The purchase of electricity from these two plants has significantly impacted the cost of electricity from India. Since electricity prices in India are lower compared to Bangladesh, some Indian companies have started focusing on selling electricity to Bangladesh. These influential Indian companies are not only offering fossil fuel-based electricity but are also proposing to sell renewable energy to Bangladesh. The entrepreneurs of these companies have already met with high-level government officials, offering to sell electricity produced from renewable sources. In India, electricity generated from renewable energy is purchased at a rate of 3.5 rupees per unit.

They have proposed selling electricity to Bangladesh at 9 taka per unit. In the 2018-19 fiscal year, Bangladesh purchased electricity from India at 5 taka 46 paisa per unit, including transmission costs. That year, Bangladesh imported 675 crore 8 lakh 54 thousand 326 units of electricity from India, spending a total of 3702 crore 63 lakh 49 thousand 447 taka. In the following year, 2019-20, the cost of importing electricity from India rose to 6 taka 1 paisa per unit. Bangladesh imported 668 crore 92 lakh 7 thousand 555 units of electricity, with the total expenditure amounting to 4017 crore 12 lakh 96 thousand 679 taka.

In the 2020-21 fiscal year, the total cost of electricity imports from India was 4712 crore 91 lakh 44 thousand 480 taka for 812 crore 88 lakh 88 thousand 573 units, resulting in a per unit cost of 5 taka 80 paisa. In 2021-22, the import cost increased to 6 taka 11 paisa per unit, with Bangladesh importing 764 crore 43 lakh 55 thousand 365 units of electricity, costing a total of 4673 crore 20 lakh 66 thousand 500 taka.

Last fiscal year, 2022-23, the cost per unit sharply increased to 8 taka 77 paisa. Bangladesh purchased 1051 crore 54 lakh 68 thousand 206 units of electricity from India, spending a total of 9223 crore 41 lakh 15 thousand 636 taka. Last year, Bangladesh bought 250 megawatts of electricity from India's state-owned NTPC Vidyut Vyapar Nigam Limited (NVVN) at a rate of 4 taka 22 paisa per unit.

After Prime Minister Sheikh Hasina won the 2008 election and made her first visit to India, a 250 MW electricity purchase agreement was signed. With the sincere efforts of former Indian Prime Minister Manmohan Singh, India agreed to supply 250 MW of electricity to Bangladesh at the Indian central government's rates as a gesture of friendship. At that time, a back-to-back substation was constructed at Bheramara. Bangladesh also proposed to purchase an additional 250 MW of electricity from the Indian open market. Later, the capacity of this substation was increased to 1,000 MW. Additionally, 160 MW of electricity was imported from Tripura, which NVVN facilitated from the Tripura provincial government for Bangladesh.
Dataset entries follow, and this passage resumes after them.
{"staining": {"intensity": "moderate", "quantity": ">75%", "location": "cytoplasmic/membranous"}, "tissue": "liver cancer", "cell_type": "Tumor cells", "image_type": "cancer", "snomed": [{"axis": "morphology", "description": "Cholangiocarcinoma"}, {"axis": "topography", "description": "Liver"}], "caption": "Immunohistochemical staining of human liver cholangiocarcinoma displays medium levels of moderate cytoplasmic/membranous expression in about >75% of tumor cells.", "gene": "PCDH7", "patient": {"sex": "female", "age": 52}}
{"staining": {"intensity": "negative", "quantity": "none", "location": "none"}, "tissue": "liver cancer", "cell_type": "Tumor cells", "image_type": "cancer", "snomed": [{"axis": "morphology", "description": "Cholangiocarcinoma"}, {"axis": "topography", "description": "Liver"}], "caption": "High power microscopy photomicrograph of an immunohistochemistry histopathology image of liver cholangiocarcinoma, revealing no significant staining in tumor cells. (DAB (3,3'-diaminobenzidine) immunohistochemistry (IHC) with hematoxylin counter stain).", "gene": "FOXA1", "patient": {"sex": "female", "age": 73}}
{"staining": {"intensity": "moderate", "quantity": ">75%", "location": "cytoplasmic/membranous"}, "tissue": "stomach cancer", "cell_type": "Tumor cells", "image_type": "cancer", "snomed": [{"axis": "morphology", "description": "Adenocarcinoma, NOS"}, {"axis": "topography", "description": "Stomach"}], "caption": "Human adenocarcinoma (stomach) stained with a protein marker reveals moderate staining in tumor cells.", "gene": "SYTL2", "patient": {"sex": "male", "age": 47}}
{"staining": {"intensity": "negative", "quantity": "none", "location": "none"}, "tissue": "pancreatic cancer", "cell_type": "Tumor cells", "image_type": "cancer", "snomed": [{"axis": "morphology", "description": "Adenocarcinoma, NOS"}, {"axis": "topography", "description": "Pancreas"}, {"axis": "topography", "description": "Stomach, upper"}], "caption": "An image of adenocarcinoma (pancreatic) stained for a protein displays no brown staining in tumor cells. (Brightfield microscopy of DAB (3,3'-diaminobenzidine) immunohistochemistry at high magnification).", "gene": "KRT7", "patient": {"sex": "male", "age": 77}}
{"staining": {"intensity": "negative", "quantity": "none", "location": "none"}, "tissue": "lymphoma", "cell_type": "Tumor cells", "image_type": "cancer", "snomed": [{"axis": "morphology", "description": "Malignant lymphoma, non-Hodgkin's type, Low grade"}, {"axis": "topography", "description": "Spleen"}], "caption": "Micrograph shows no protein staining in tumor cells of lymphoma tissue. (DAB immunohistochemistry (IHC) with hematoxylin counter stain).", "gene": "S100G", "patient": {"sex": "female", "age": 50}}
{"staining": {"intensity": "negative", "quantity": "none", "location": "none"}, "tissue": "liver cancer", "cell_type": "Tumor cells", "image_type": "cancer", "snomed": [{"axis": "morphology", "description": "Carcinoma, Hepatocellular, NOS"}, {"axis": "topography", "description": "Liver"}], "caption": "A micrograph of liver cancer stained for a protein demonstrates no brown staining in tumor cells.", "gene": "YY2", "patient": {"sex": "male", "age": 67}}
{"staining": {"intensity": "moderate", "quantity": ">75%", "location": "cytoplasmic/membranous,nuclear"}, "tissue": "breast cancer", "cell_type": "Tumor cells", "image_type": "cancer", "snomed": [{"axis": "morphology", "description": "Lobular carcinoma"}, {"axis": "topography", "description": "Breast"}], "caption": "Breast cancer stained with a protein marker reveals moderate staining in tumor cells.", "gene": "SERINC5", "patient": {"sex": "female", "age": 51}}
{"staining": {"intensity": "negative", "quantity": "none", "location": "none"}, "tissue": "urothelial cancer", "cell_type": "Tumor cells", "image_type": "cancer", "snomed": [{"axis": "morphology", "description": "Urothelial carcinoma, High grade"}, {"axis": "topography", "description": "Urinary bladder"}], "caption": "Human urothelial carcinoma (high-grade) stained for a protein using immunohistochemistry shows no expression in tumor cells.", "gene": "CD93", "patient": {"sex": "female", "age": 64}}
Electricity prices in India's open market fluctuate daily, similar to Bangladesh's stock market. The prices of electricity purchased by NVVN and PTC (India) as contractors for BPDB have varied. Last year, the price of electricity from Tripura was 8 taka 45 paisa per unit. The price for 300 MW from the open market was 7 taka 15 paisa, and the price for 200 MW from PTC was 9 taka 5 paisa per unit. Sembcorp sold electricity at 9 taka 95 paisa per unit, while Adani sold at a higher rate of 14 taka 02 paisa per unit. It appears that BPDB could have benefitted more by purchasing electricity from the Indian open market rather than from Adani.

The government's integrated master plan for the development of power and energy mentions a significant amount of imports. Increasing dependence on imports rather than developing self-sufficiency could have uncertain future consequences. Bangladesh will have to rely on the policies of neighboring countries and pay any taxes they impose on electricity. Therefore, the government should consider the rising costs of importing electricity from India in all its decisions.